Wednesday, September 6, 2017

Wish, Come True by Mary Q. Steele (1979)

About six months ago, I re-read The Magic Grandfather by Jay Williams (who, incidentally, wrote the first "hard" book I can remember reading by myself, The King With Six Friends).  It was one of those Weekly Reader paperbacks I ordered in fourth or fifth grade, about a schlubby grandson who discovers his grandfather is a wizard, and then a mostly forgettable, bland story ensues.  I suppose I liked the book in fifth grade, because I have warm memories of reading it - but we also didn't have Harry Potter back in the day.  And you can only re-read Narnia so many times.  When I re-read it, I wasn't impressed (certainly not as impressed as I continue to be by The King With Six Friends).  

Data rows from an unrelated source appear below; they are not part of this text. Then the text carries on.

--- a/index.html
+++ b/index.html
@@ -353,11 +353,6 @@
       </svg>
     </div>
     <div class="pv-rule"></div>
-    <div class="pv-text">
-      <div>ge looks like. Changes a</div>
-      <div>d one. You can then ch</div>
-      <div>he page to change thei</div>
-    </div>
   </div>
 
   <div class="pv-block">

Wish, Come True by Mary Q. Steele is also a Weekly Reader paperback I ordered in fourth or fifth grade.  I also remembered this book fondly.  And unlike The Magic Grandfather, I actually enjoyed this re-read.  Wish, Come True is a better book all around.  It's not Harry Potter either; I guess we didn't want to read epics back in fourth grade.  It should be longer.  It's derivative of E. Nesbit and Edward Eager too (Nesbit is far superior to both).  But it was still cute.  Meg is an interesting character, and today she'd be part of a longer series of adventures, four books at least.   She's the younger sister, but she's also the more strong-willed leader of the two, which is unusual in children's literature.

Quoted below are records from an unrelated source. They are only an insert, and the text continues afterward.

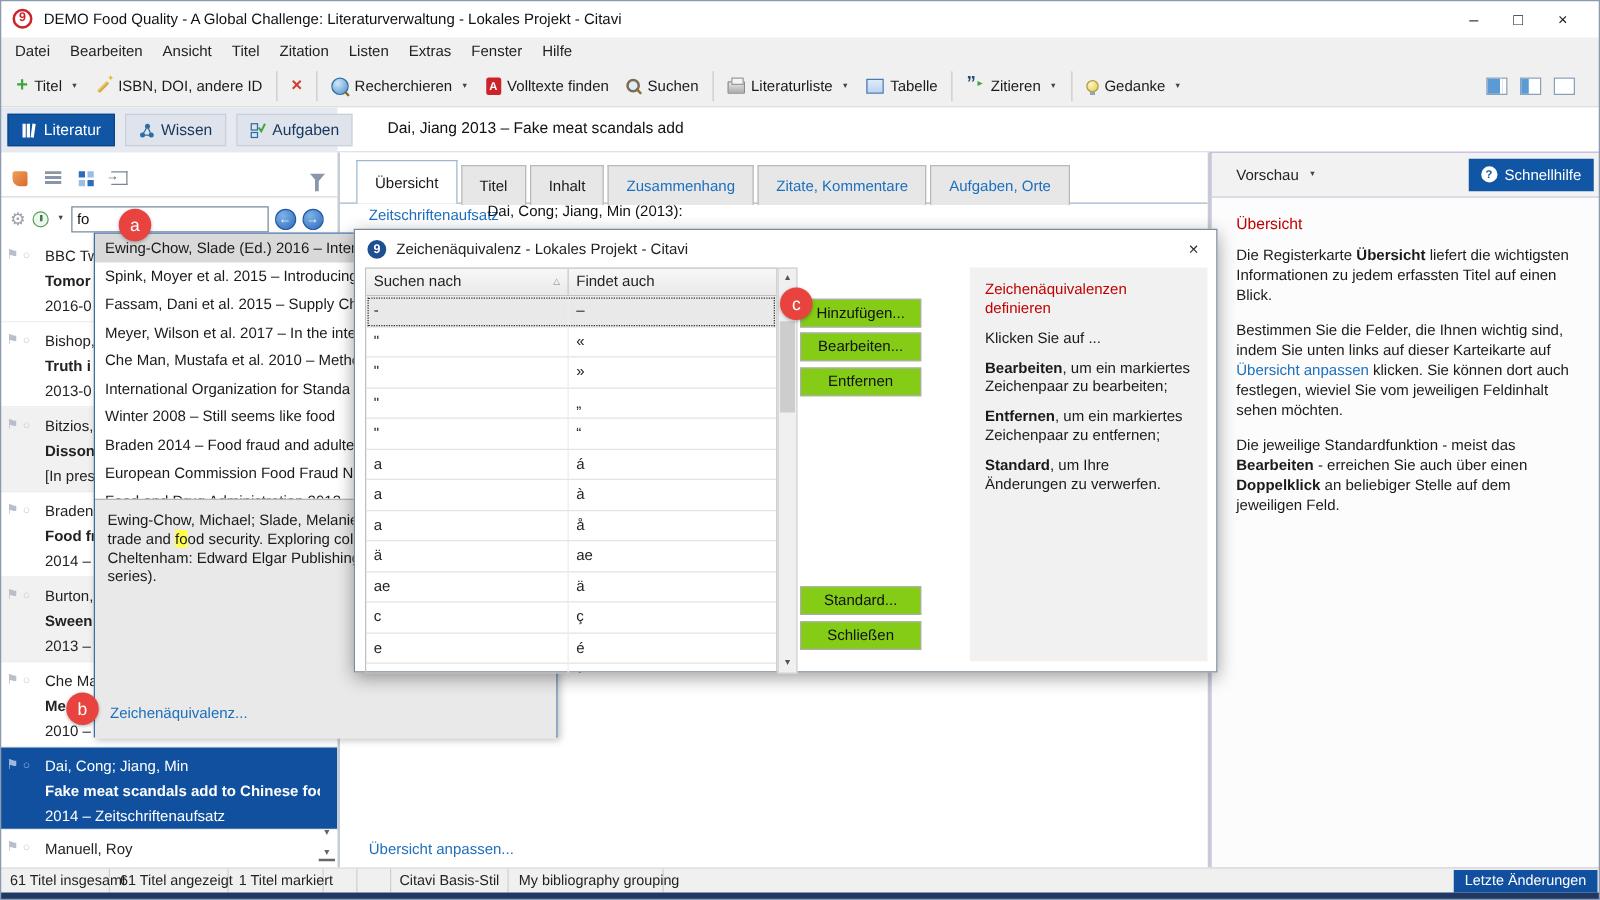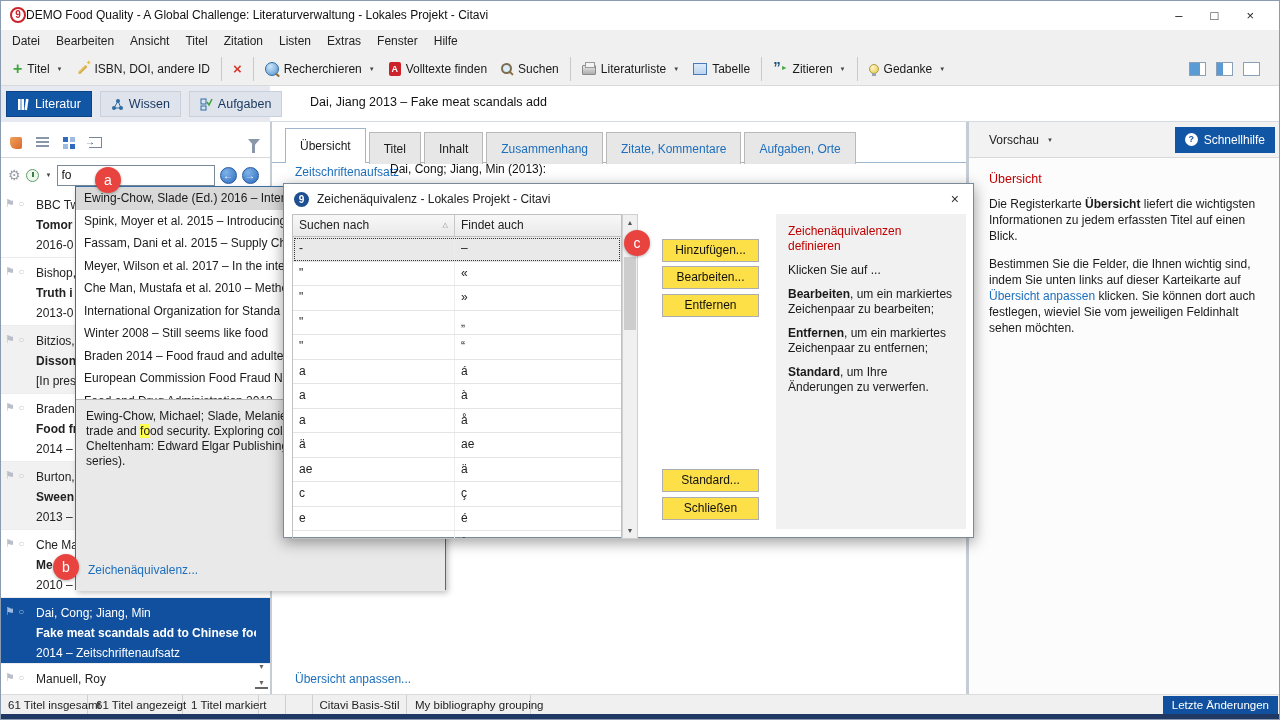--- a/index.html
+++ b/index.html
@@ -15,7 +15,7 @@
                  font-weight:bold; font-size:10px; line-height:12px; text-align:center; background:#fff; }
   .citavi-logo-blue { width:15px; height:15px; border-radius:50%; background:#1d4f91; color:#fff;
                  font-weight:bold; font-size:10px; line-height:15px; text-align:center; }
-  #titlebar .title-text { font-size:12px; color:#111; }
+  #titlebar .title-text { margin-left:9px; font-size:12px; color:#111; }
   .win-controls { margin-left:auto; display:flex; gap:28px; padding-right:16px; color:#222; font-size:13px; }
   .win-controls span { cursor:default; }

Wish, Come TrueWish, Come True by Mary Q. Steele
My rating: 4 of 5 stars

This vintage children's fantasy from 1979 is still an enjoyable read after all these years. it's certainly no Harry Potter, but it is has some sharp humor. Meg, the younger sister, leads her slightly older brother on their magical adventures, which is unusual in children's literature (it seems that older siblings are always the leaders in some way, especially male older siblings). The book could be longer (it would be longer if written today, and also part of a never ending series), and the modern young reader is going to be left longing for more adventures that never come. You could lead that young readers who want more to E. Nesbit, as Wish Come True is derivative of Nesbit's Five Children and It, or Edward Eager, Nesbit's American knock-off. But it holds up really well; other than the children walking by themselves to a nearby park in a big city (I can't see that happening now), I don't think anything really sticks out as 1979 (except maybe the illustrations?).